ChatGPT is described as "a third player in the initial stages of inception" of e-Motion. Tell us about 'collaborating' with the world’s most-used chatbot.

Daniel Gwirtzman: [For the benefit of those unfamiliar with ChatGPT, the AI tool reacts to typed prompts and language, and is an inexhausible source of highly-tailored copy.] I fell down the rabbit hole of ChatGPT and tried hard to get it to go “off script,” to try to trip it up, get it to reveal something other than what was expected, and to exploit any loopholes.

I observed how it learns from its previous responses, much the way a child or student does.

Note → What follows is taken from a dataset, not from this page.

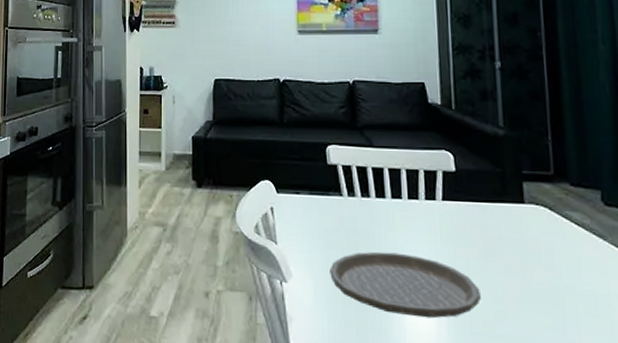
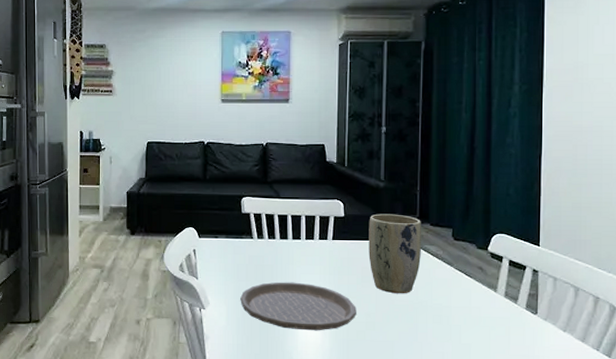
plant pot: none [488,169,562,275] -> present [368,213,422,294]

I tried to enter the mindspace of ChatGPT, predicting its processes and patterns, its lexicon, its references, its repetitions. The randomness of ChatGPT became a structure for me to work with choreographically. That within a tightly-prescribed structure there is evidence of disruption, freedom, being off the grid in some way, the unexpected, chaos. This has translated compostionally into highly-rigorous phrases and scenarios that allow for departure. The lanes in the pool become removed, allowing the performers the space for unregulated open swim.

Saviana herself said, "I asked ChatGPT many questions connected to the story Daniel and I had conceived for e-Motion, and had the AI generate hundreds of pages that gave us insights into how this language model "thinks" and creates text. For a while I was paralyzed and couldn't write anything myself: if ChatGPT was able to generate so much text, what was my role as a playwright now?  But after observing the dance sequences, watching Daniel and Sarah beautifully embody the story ideas, and seeing the amazing human bodies in motion, my human creativity kicked in again. After all, ChatGPT was repeating itself, offering dull phrases. I could bring my own unique brand of humor and irony to the story; I could write playful dialogues and insightful monologues that would reflect my own poetic and dramatic writing style, and connect to the abstract movement Daniel imagined.
 
Here's something to look forward to: there’s an interactive part where the spectators can have a direct 'discussion' with ChatGPT. One could say that ChatGPT might be an actor in our show or a researcher who supports us, but I wouldn't call it a playwright, and definitely not a dancer!"

"The Look." Daniel Gwirtzman Dance Company in e-Motion; photo by Stefanos Milkidis

Any last words about being a dance enthusiast in a technologically-driven era?

Daniel Gwirtzman: It is precisely being a dance enthusiast in a technologically-driven era that informs each day with meaning, satisfaction, joy, and gratitude, an analog antidote to the digital reality of screens, keyboards, cables, and data. Tuning out the world by tuning into one’s body is an escape into the natural world, connecting bodily and cellularly to the evolution of our species over eons.